DecisionsPrudence, Protests, and Pandemics

Published 26 June 2020

On 10 April, during one of the manic news briefings which initially characterized the Trump administration’s erratic response to the coronavirus pandemic, a reporter asked the president what “metrics” he would use to make decisions about re-opening the economy. “The metric’s right here,” Trump said, pointing to his head. “That’s my metrics. That’s all I can do. I can listen to 35 people. At the end, I’ve got to make a decision.”  — Greg Weiner writes in National Affairs that “Trump’s ruminations in these briefings — which have ranged from the false to the harebrained, from the confused to the dangerous — may encourage caustic reactions.

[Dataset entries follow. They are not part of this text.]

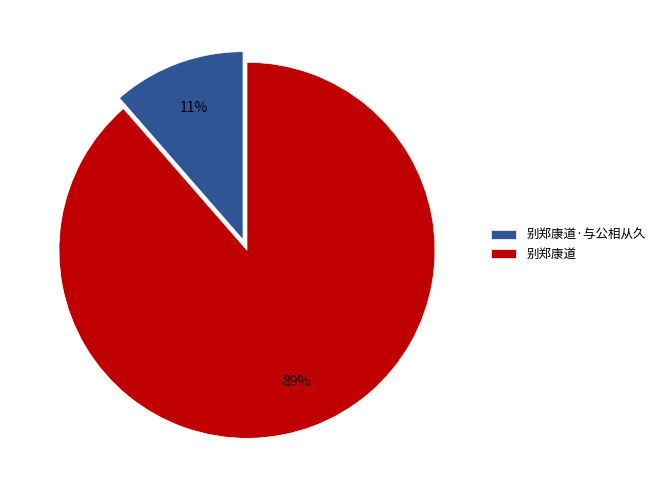

The 别郑康道·与公相从久 slice represents 11% of the pie. True or false?

True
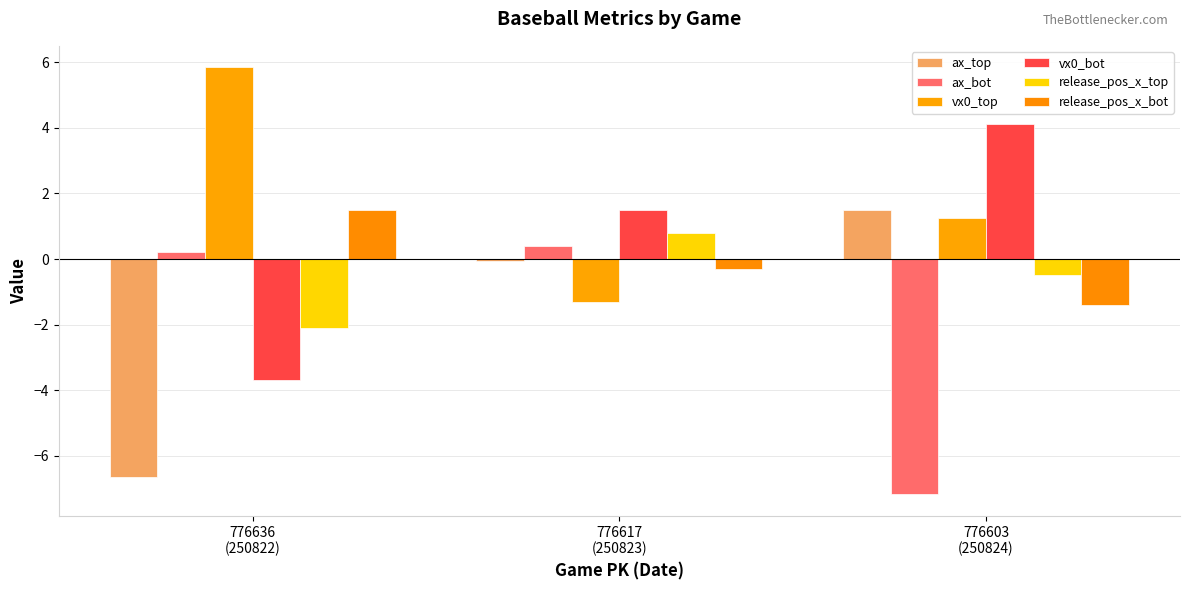

The value of release_pos_x_top at 776636
(250822) is -2.1. True or false?

True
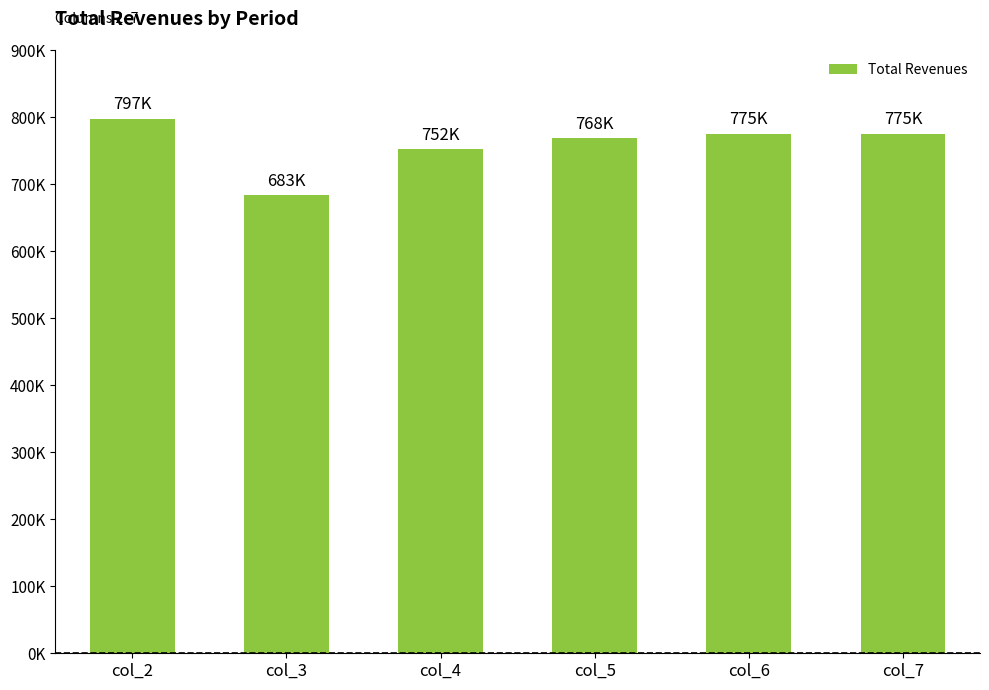

Does the chart contain any negative values?

No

But the remark about metrics ranks as one of the more sensible things he has said on the topic.” Weiner adds: “There is an excellent case that Trump’s judgment is questionable. Certainly, he has derided any notion of expertise as well as the sources — such as experience, as opposed to impulse — from which it could meaningfully arise. His own decisions have been poorer as a result. But Trump’s endorsement of judgment — seasoned, as one hopes it is, and as one must acknowledge the president’s has not been, by experience, evenness of temperament, and due regard for expertise — as the means of making political decisions is not only correct; it is unavoidable.”